====== Entries supplied ======
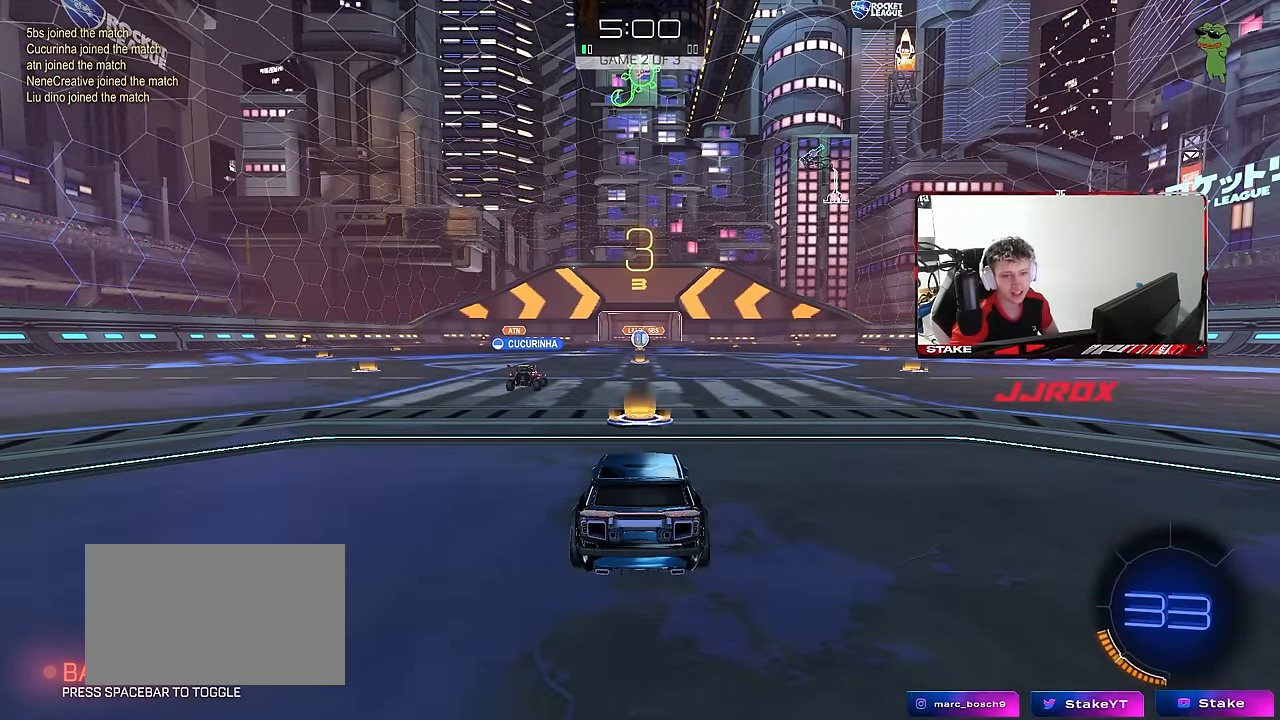
{"keys": [], "mouse": [], "mouse_move": "still", "events": []}
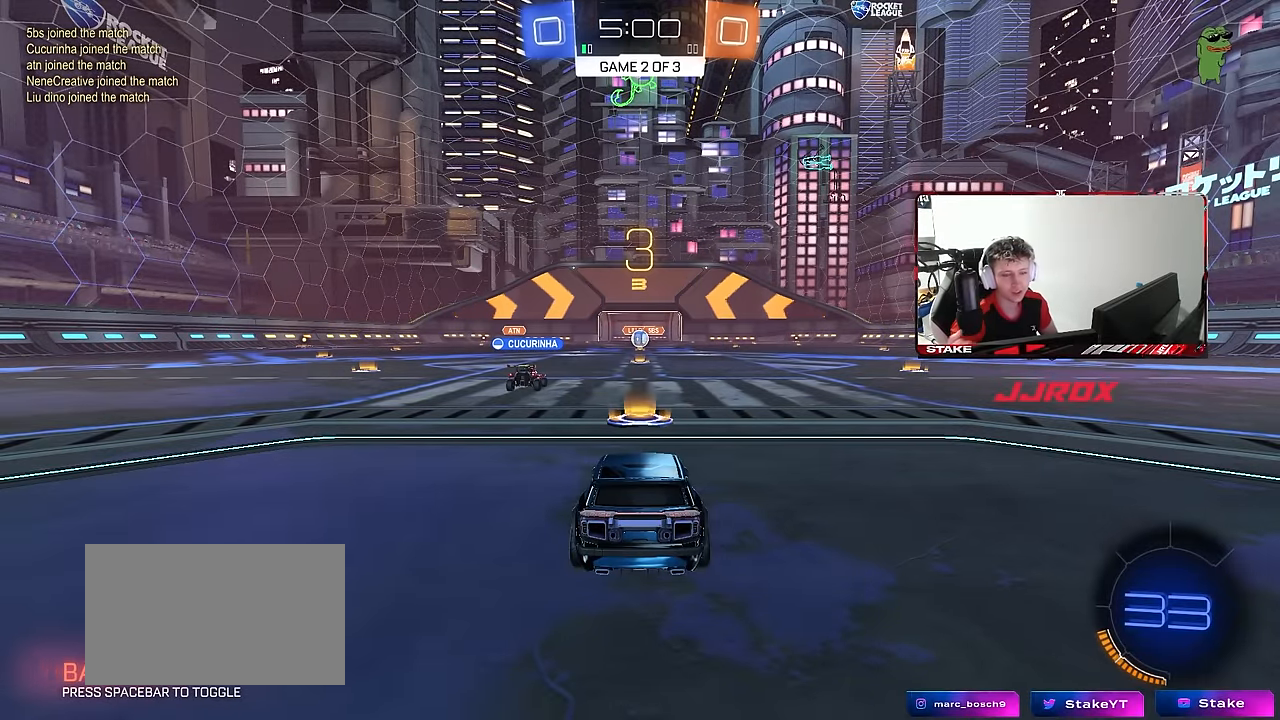
{"keys": [], "mouse": [], "mouse_move": "still", "events": []}
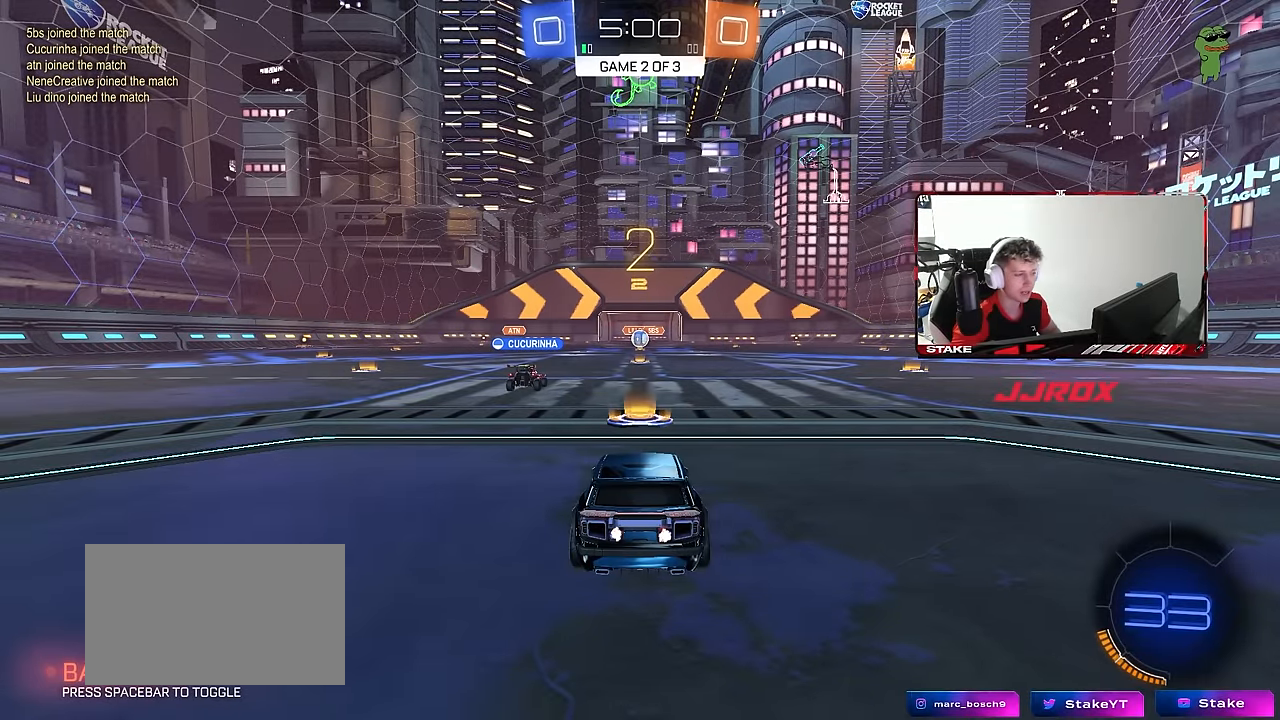
{"keys": ["tab"], "mouse": ["wheel"], "mouse_move": "right", "events": [[400, "tab", "down"], [483, "mouse_wheel", "down"]]}
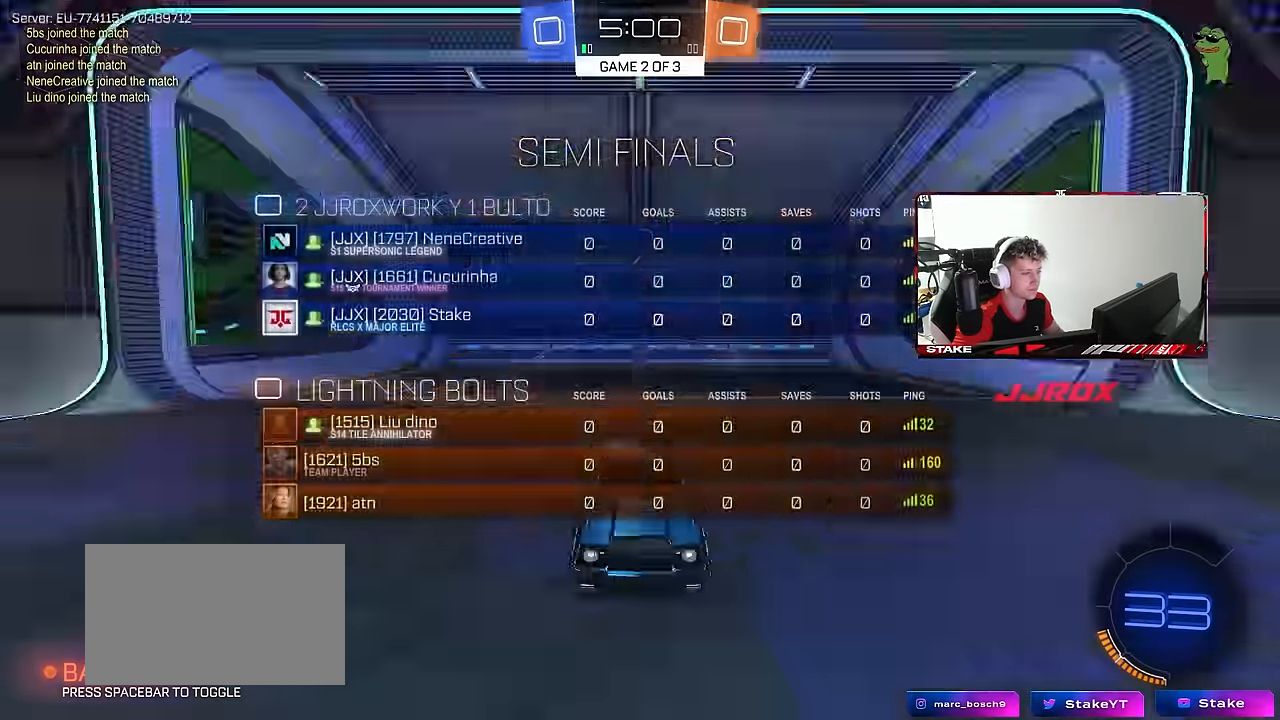
{"keys": ["tab", "w"], "mouse": ["left"], "mouse_move": "up-left", "events": [[33, "mouse_wheel", "up"], [133, "w", "down"], [233, "mouse_left", "down"]]}
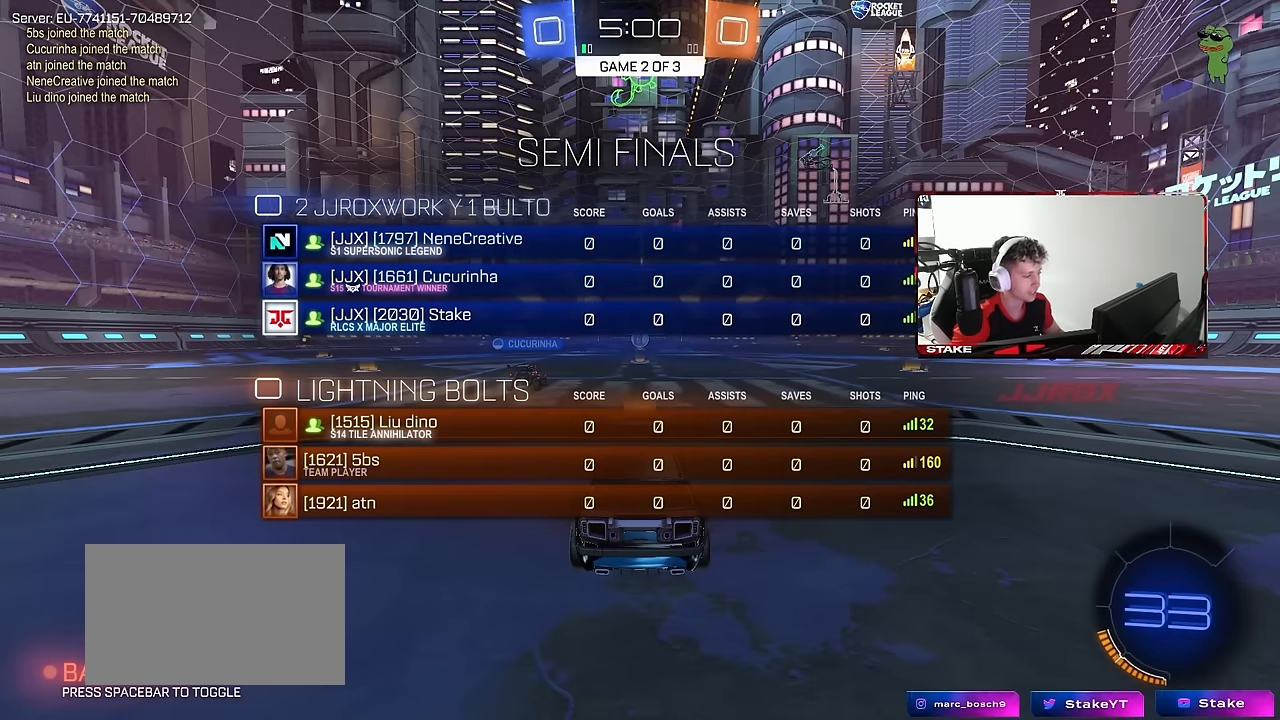
{"keys": ["w"], "mouse": ["left"], "mouse_move": "left", "events": [[433, "tab", "up"]]}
======
[What you have to do]
An exact copy of the entries, minus the pictures, is what's needed here.

[Solution to this problem]
{"keys": [], "mouse": [], "mouse_move": "still", "events": []}
{"keys": [], "mouse": [], "mouse_move": "still", "events": []}
{"keys": ["tab"], "mouse": ["wheel"], "mouse_move": "right", "events": [[400, "tab", "down"], [483, "mouse_wheel", "down"]]}
{"keys": ["tab", "w"], "mouse": ["left"], "mouse_move": "up-left", "events": [[33, "mouse_wheel", "up"], [133, "w", "down"], [233, "mouse_left", "down"]]}
{"keys": ["w"], "mouse": ["left"], "mouse_move": "left", "events": [[433, "tab", "up"]]}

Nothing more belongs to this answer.